Your instructions
Your task is to gather the lines below that hold the string "MikroTik".

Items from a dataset
□ □ □ □ □ □ □
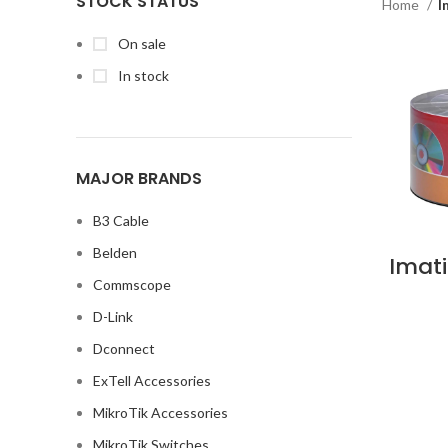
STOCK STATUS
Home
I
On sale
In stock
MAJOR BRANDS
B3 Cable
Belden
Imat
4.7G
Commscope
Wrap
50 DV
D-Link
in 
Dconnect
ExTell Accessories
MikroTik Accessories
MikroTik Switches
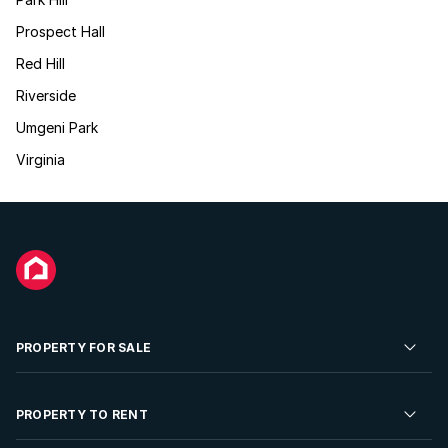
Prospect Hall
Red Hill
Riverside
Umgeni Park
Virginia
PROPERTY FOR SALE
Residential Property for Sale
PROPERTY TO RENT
□ □ □ □ □ □ □
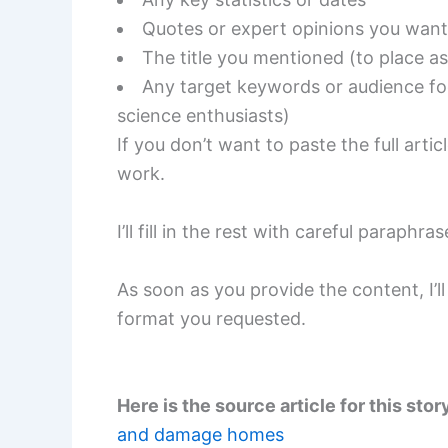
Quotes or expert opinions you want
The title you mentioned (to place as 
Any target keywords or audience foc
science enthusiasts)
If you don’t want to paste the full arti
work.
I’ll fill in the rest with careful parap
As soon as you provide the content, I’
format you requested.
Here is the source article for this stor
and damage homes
□ □ □ □ □ □ □
Answer to this task
MikroTik Accessories
MikroTik Switches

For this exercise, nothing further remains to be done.